Coffee – Finding the Right Coffee Grind

coffee

I just purchased a burr grinder to use with a chorreador coffee maker. A chorreador is functionally similar to a pour over, but the cloth filter will likely have different characteristics.

I've read that the grind should be "fine to medium-fine", and I imagine the specifics are left to taste and depend on other characteristics (roast, amount of beans, etc.). I will tune my grind based on some experimentation, but what are the characteristics I should be looking for? In general, how does coarseness or fineness affect the coffee profile? What characteristics should I expect to vary?

Are there particular characteristics that are "bad" and I should tune to avoid (for example, I've heard the silt in coffee can be hard on digestion)?

I'm not looking for an answer to "how fine should I grins my coffee?", but rather what are the parameters I should look for when experimenting with the grind?

Best Answer

In short, it's about extraction.
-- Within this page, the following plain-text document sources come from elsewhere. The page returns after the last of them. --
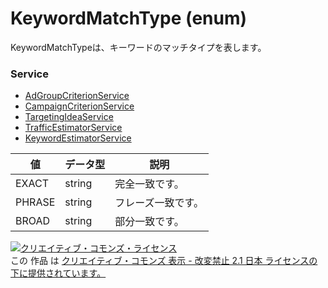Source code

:# KeywordMatchType (enum)
KeywordMatchTypeは、キーワードのマッチタイプを表します。
### Service
+ [AdGroupCriterionService](../services/AdGroupCriterionService.md)
+ [CampaignCriterionService](../services/CampaignCriterionService.md)
+ [TargetingIdeaService](../services/TargetingIdeaService.md)
+ [TrafficEstimatorService](../services/TrafficEstimatorService.md)
+ [KeywordEstimatorService](../services/KeywordEstimatorService.md)

| 値 | データ型 | 説明 | 
|---|---|---|
| EXACT| string| 完全一致です。 |
| PHRASE| string| フレーズ一致です。 |
| BROAD| string| 部分一致です。 |
<a rel="license" href="http://creativecommons.org/licenses/by-nd/2.1/jp/"><img alt="クリエイティブ・コモンズ・ライセンス" style="border-width:0" src="https://i.creativecommons.org/l/by-nd/2.1/jp/88x31.png" /></a><br />この 作品 は <a rel="license" href="http://creativecommons.org/licenses/by-nd/2.1/jp/">クリエイティブ・コモンズ 表示 - 改変禁止 2.1 日本 ライセンスの下に提供されています。</a>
Too fast, and you don't get the right flavours and too slow and you'll get off and bitter tastes.

With a setup like the one you describe you can't change the speed the water passes through coffee (unlike espresso, for example) so you control how long water spends with your coffee (and the surface area of contact) by the size of the grind.

The water will tend to stay and mud up super fine grinds. If you were to try to filter through turkish grind, you'd be waiting a long time and might taste something harsh.

Too coarse of a grind and the water will run through and not pick up enough (low extraction).

Aside from colour, taste and aroma, what you are looking for is how long it takes for water to pass through the coffee grind. I can't tell you how long for your specific setup, but if you're going slower than 20 seconds per ounce of water, it's likely too fine of a grind. Also note that the longer water spends with coffee, the more caffeine it'll pick up.

Finally, if you can, keep an eye on the drips as they leave the filter. When the drop or stream is no longer cloudy and starts looking clear, that's about when you've extracted what you can with that grind (both amount and coarseness).